The Outlandish Scenario of Mars Being Closer to Earth: Celestial Mechanics Reimagined
Every year, a fascinating myth surges around August, stating that Mars is moving closer to Earth and will eventually appear as large as a full moon in the night sky. This claim, while utterly fiction, prompts us to ponder: What would change if Mars were indeed much closer to our planet?
Celestial Mechanics and Our Planetary Partnerships
Celestial mechanics govern the orbits of celestial bodies, which are incredibly complex and subject to subtle changes over millions of years. These changes often create resonant orbits, where bodies align in predictable patterns due to their gravitational interactions.
Orbital Resonances: Key Examples
Mercury and Venus have a 5:2 resonance, meaning Mercury completes 5 orbits in the time it takes Venus to complete 2.55 orbits. For Earth and Mars, the ratio is slightly less than 2:1, and for Mars and Jupiter, it's approximately 7:1. The asteroid belt is intriguingly resonant with both Jupiter and Mars, often meeting at the Lagrange points, where they trade positions. This resonance is due to a slightly elliptical orbit where the asteroids are at their perihelion when directly between Jupiter and the Sun.
Changes in Mars' Orbit Over Time
Historically, Mars has been closer to Earth. However, during opposition, Earth pulls on Mars, causing its orbit to shift. In turn, Earth is also affected by this gravitational tug, causing its orbit to adjust ever so slightly. Over millions of years, these small shifts cause tidal forces on the Sun, leading to a gradual increase in the orbits of all planets. This process is incredibly slow, adding less than a meter per century to the orbits.

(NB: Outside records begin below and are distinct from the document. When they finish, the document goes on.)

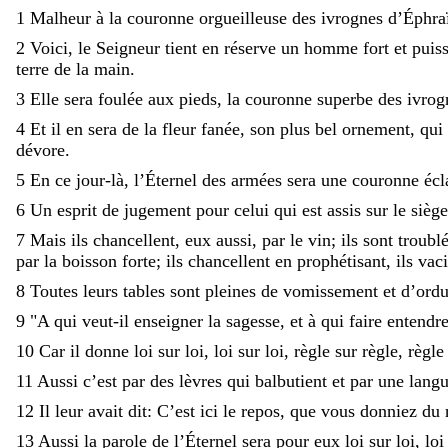
1
Malheur
à
la
couronne
orgueilleuse
des
ivrognes
d’Éphra
2
Voici
,
le
Seigneur
tient
en
réserve
un
homme
fort
et
puis
terre
de
la
main
.
3
Elle
sera
foulée
aux
pieds
,
la
couronne
superbe
des
ivro
4
Et
il
en
sera
de
la
fleur
fanée
,
son
plus
bel
ornement
,
qui
dévore
.
5
En
ce
jour-là
,
l’Éternel
des
armées
sera
une
couronne
écl
6
Un
esprit
de
jugement
pour
celui
qui
est
assis
sur
le
sièg
7
Mais
ils
chancellent
,
eux
aussi
,
par
le
vin
;
ils
sont
troubl
par
la
boisson
forte
;
ils
chancellent
en
prophétisant
,
ils
vaci
8
Toutes
leurs
tables
sont
pleines
de
vomissement
et
d’ordu
9
"
A
qui
veut-il
enseigner
la
sagesse
,
et
à
qui
faire
entendr
10
Car
il
donne
loi
sur
loi
,
loi
sur
loi
,
règle
sur
règle
,
règl
11
Aussi
c’est
par
des
lèvres
qui
balbutient
et
par
une
lang
12
Il
leur
avait
dit
:
C’est
ici
le
repos
,
que
vous
donniez
du
13
Aussi
la
parole
de
l’Éternel
sera
pour
eux
loi
sur
loi
,
lo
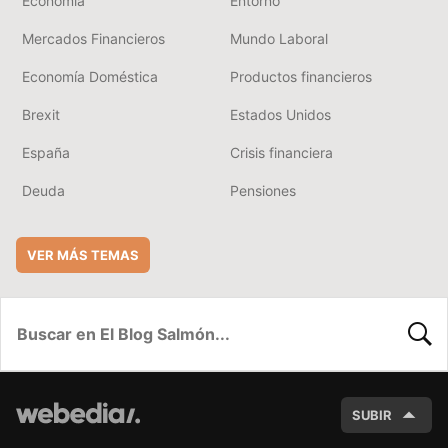
Economía
Entorno
Mercados Financieros
Mundo Laboral
Economía Doméstica
Productos financieros
Brexit
Estados Unidos
España
Crisis financiera
Deuda
Pensiones
VER MÁS TEMAS
BUSC
SUBIR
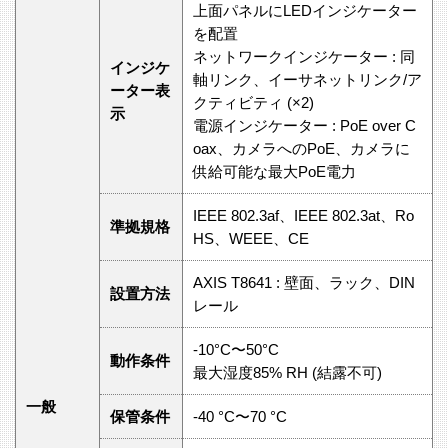
上面パネルにLEDインジケーター
を配置
ネットワークインジケーター : 同
インジケ
軸リンク、イーサネットリンク/ア
ーター表
クティビティ (×2)
示
電源インジケーター : PoE over C
oax、カメラへのPoE、カメラに
供給可能な最大PoE電力
IEEE 802.3af、IEEE 802.3at、Ro
準拠規格
HS、WEEE、CE
AXIS T8641 : 壁面、ラック、DIN
設置方法
レール
-10°C〜50°C
動作条件
最大湿度85% RH (結露不可)
一般
保管条件
-40 °C〜70 °C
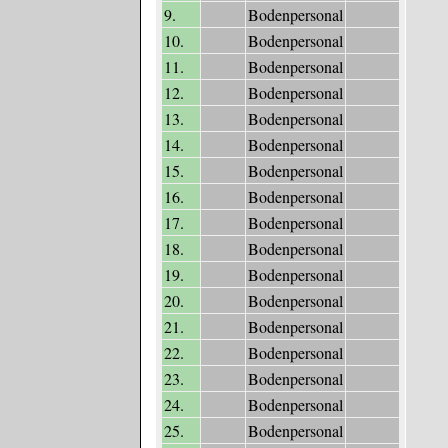
9.
Bodenpersonal
10.
Bodenpersonal
11.
Bodenpersonal
12.
Bodenpersonal
13.
Bodenpersonal
14.
Bodenpersonal
15.
Bodenpersonal
16.
Bodenpersonal
17.
Bodenpersonal
18.
Bodenpersonal
19.
Bodenpersonal
20.
Bodenpersonal
21.
Bodenpersonal
22.
Bodenpersonal
23.
Bodenpersonal
24.
Bodenpersonal
25.
Bodenpersonal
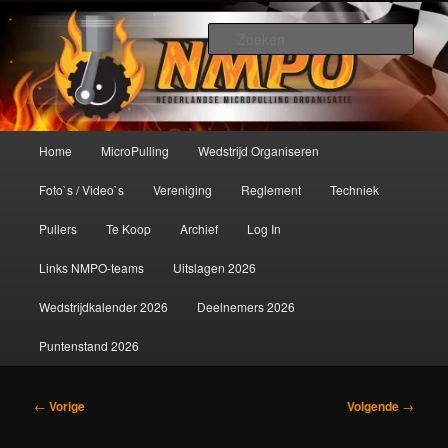
Spring
De meest krachtige modelbouwsport ter wereld!
naar
Zoek
de
primaire
Nederlandse MicroPulling
inhoud
Organisatie
Hoofdmenu
Home
MicroPulling
Wedstrijd Organiseren
Foto`s / Video`s
Vereniging
Reglement
Techniek
Pullers
Te Koop
Archief
Log In
Links NMPO-teams
Uitslagen 2026
Wedstrijdkalender 2026
Deelnemers 2026
Puntenstand 2026
Bericht
←
Vorige
Volgende
→
navigatie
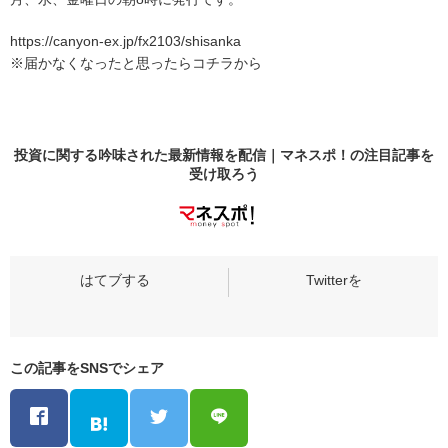
https://canyon-ex.jp/fx2103/shisanka
※届かなくなったと思ったらコチラから
投資に関する吟味された最新情報を配信｜マネスポ！の
注目記事
を
受け取ろう
この記事をSNSでシェア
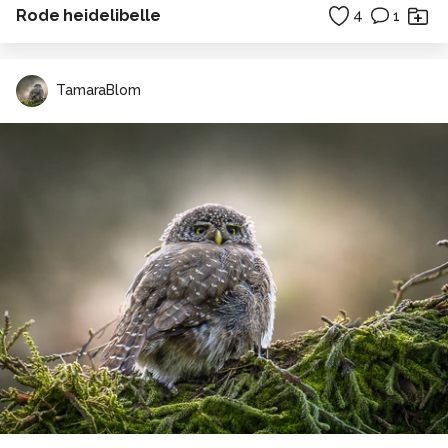
Rode heidelibelle
4
1
TamaraBlom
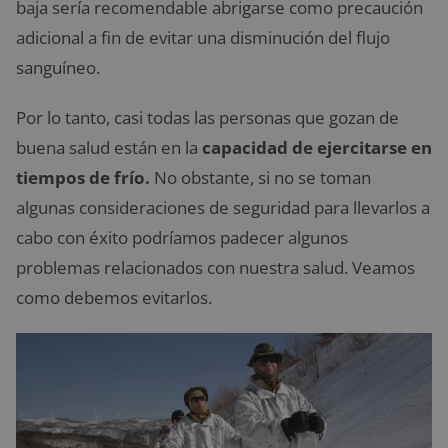
baja sería recomendable abrigarse como precaución
adicional a fin de evitar una disminución del flujo
sanguíneo.
Por lo tanto, casi todas las personas que gozan de
buena salud están en la
capacidad de ejercitarse en
tiempos de frío.
No obstante, si no se toman
algunas consideraciones de seguridad para llevarlos a
cabo con éxito podríamos padecer algunos
problemas relacionados con nuestra salud. Veamos
como debemos evitarlos.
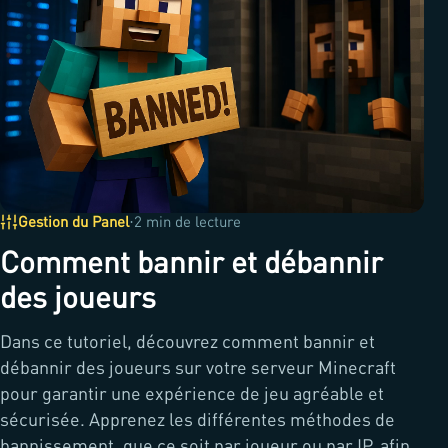
·
Gestion du Panel
2 min de lecture
Comment bannir et débannir
des joueurs
Dans ce tutoriel, découvrez comment bannir et
débannir des joueurs sur votre serveur Minecraft
pour garantir une expérience de jeu agréable et
sécurisée. Apprenez les différentes méthodes de
bannissement, que ce soit par joueur ou par IP, afin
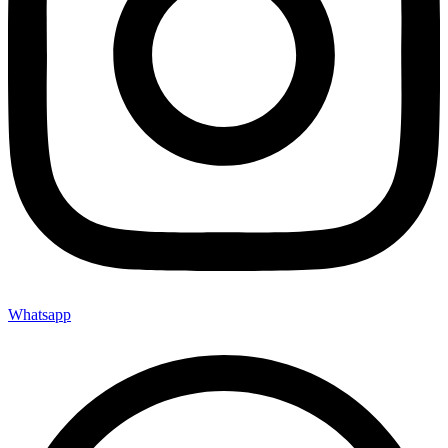
Whatsapp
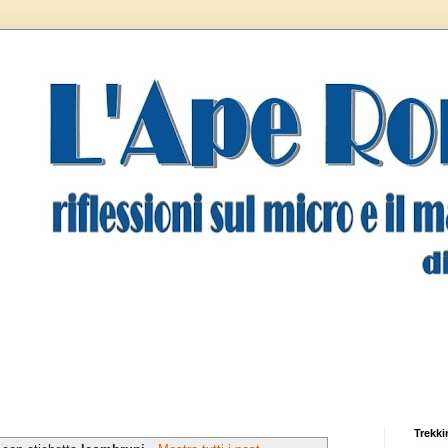
Trekki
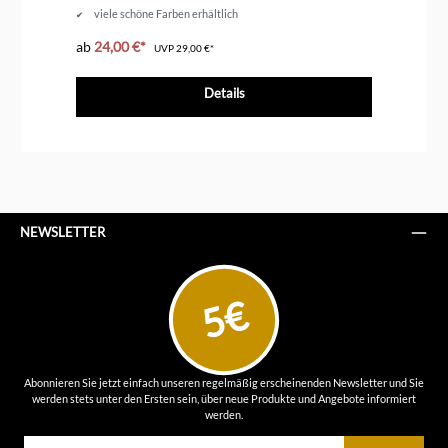
viele schöne Farben erhältlich
ab
24,00 €*
ab
UVP
29,00 €*
Details
NEWSLETTER
5€
Abonnieren Sie jetzt einfach unseren regelmäßig erscheinenden Newsletter und Sie
werden stets unter den Ersten sein, über neue Produkte und Angebote informiert
werden.
E-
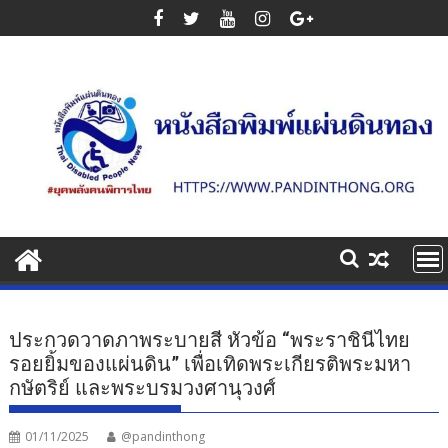
Skip
to
content
ประกวดวาดภาพระบายสี หัวข้อ “พระราชินีไทย
รอยยิ้มของแผ่นดิน” เพื่อเทิดพระเกียรติพระมหา
กษัตริย์ และพระบรมวงศานุวงศ์
01/11/2025
@pandinthong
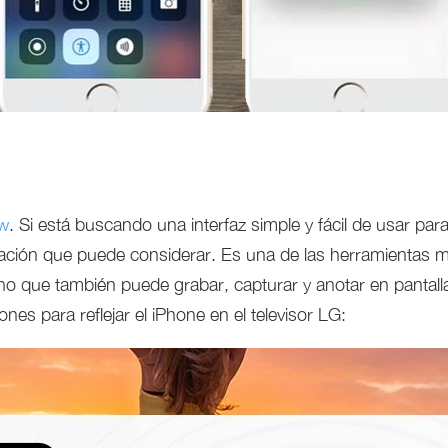
ew
. Si está buscando una interfaz simple y fácil de usar para
licación que puede considerar. Es una de las herramienta
sino que también puede grabar, capturar y anotar en panta
ones para reflejar el iPhone en el televisor LG:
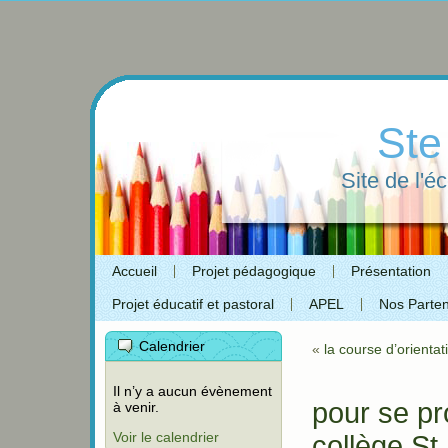
Ste
Site de l'é
Accueil
Projet pédagogique
Présentation
Projet éducatif et pastoral
APEL
Nos Parten
Calendrier
«
la course d’orientat
Il n’y a aucun évènement
pour se pro
à venir.
Voir le calendrier
collège St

Impact on Mars' Climate and Suitability for Colonization
If Mars were closer to Earth, several key factors would change, drastically impacting its climate and potential for human habitation.
Warmer Climate for Mars
With Mars closer to the Sun, the planet would likely experience a warmer climate. Early in Mars' history, it had a thicker atmosphere and more liquid water, and a closer proximity to the Sun could foster similar conditions again. However, this warming effect would be accompanied by increased solar wind, stripping away the atmosphere even more quickly than it already is being lost.
Atmospheric Lifespan and Human Colonization
To address the thinning atmosphere, one potential solution is to create a dipole magnetic generator at Lagrange point L1 to block the solar wind. This mechanism, driven by a nuclear reactor and requiring a maintenance crew, is both expensive and complex. An alternative and potentially more feasible approach is to deploy thousands of smaller magnetic generators on the Martian surface. These solar-powered generators could gradually thicken the atmosphere, making Mars habitable over a period of hundreds of thousands of years. Despite the long-term nature of this process, it is a viable strategy for eventual colonization.
Current Colonization Potential
Even without the need for atmospheric thickening, Mars already has the necessary resources for human survival. Carbon dioxide levels on Mars can be managed through surface generators, allowing for the thickening of the atmosphere and the eventual establishment of a colony. This colony could function with gas masks and parkas rather than pressure suits, making life on Mars more manageable as the atmosphere thickens.
Conclusion
The hypothetical scenario of Mars being closer to Earth is an intriguing one, bringing to light the complex nature of celestial mechanics and their impact on our solar system. While the warming of Mars would initially seem beneficial for colonization, the increased solar wind would make it more difficult to maintain an atmosphere. Nonetheless, the development of artificial magnetospheres could provide a sustainable solution, allowing us to make Mars habitable and eventually colonize it.